▸ **What is being asked**: Among the entries below, please repeat exactly and only the lines from the line containing "2027 với ba" to the line containing "Zglob je i dalje", both lines included.

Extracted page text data
--- START ---

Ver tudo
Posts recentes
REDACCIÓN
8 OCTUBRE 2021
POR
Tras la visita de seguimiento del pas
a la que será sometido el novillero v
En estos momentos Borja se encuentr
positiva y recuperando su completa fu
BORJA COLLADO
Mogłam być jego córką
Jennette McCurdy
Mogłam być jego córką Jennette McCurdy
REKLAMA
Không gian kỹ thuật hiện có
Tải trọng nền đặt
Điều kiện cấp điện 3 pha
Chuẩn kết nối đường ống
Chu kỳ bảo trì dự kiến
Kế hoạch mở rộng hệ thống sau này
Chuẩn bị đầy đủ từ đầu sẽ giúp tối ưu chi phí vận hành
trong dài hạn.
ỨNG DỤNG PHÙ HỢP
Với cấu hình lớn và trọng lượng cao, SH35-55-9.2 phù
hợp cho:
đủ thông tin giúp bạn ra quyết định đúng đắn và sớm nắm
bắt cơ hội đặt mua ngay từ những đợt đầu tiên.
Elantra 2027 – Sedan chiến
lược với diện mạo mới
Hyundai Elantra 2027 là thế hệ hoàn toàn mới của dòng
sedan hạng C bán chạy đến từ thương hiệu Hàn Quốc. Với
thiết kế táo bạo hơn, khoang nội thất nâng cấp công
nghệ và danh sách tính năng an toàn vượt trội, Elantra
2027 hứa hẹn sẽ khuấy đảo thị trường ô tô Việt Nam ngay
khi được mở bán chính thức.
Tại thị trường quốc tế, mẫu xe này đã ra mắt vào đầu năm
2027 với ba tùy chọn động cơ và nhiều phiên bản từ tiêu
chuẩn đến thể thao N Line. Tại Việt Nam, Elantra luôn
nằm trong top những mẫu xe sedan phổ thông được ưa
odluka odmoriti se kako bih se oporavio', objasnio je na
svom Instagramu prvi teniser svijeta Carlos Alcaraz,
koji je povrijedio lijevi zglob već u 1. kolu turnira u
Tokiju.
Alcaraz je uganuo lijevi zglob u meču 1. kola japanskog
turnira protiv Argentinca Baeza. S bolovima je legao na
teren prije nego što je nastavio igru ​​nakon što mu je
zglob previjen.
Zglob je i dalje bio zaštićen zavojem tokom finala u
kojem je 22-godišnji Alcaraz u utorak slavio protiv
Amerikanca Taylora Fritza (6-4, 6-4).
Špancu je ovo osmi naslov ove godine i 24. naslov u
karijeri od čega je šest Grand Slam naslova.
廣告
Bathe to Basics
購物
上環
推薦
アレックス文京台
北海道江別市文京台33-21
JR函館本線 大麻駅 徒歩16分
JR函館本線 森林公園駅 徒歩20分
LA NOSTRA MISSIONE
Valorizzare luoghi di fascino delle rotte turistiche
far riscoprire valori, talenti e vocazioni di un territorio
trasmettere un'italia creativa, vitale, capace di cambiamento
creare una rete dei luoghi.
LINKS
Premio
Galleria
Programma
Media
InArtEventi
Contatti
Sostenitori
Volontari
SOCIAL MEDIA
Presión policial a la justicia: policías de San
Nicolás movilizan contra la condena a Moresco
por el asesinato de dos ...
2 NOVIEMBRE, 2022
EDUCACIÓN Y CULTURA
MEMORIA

--- END ---

▸ **Response below**:
2027 với ba tùy chọn động cơ và nhiều phiên bản từ tiêu
chuẩn đến thể thao N Line. Tại Việt Nam, Elantra luôn
nằm trong top những mẫu xe sedan phổ thông được ưa
odluka odmoriti se kako bih se oporavio', objasnio je na
svom Instagramu prvi teniser svijeta Carlos Alcaraz,
koji je povrijedio lijevi zglob već u 1. kolu turnira u
Tokiju.
Alcaraz je uganuo lijevi zglob u meču 1. kola japanskog
turnira protiv Argentinca Baeza. S bolovima je legao na
teren prije nego što je nastavio igru ​​nakon što mu je
zglob previjen.
Zglob je i dalje bio zaštićen zavojem tokom finala u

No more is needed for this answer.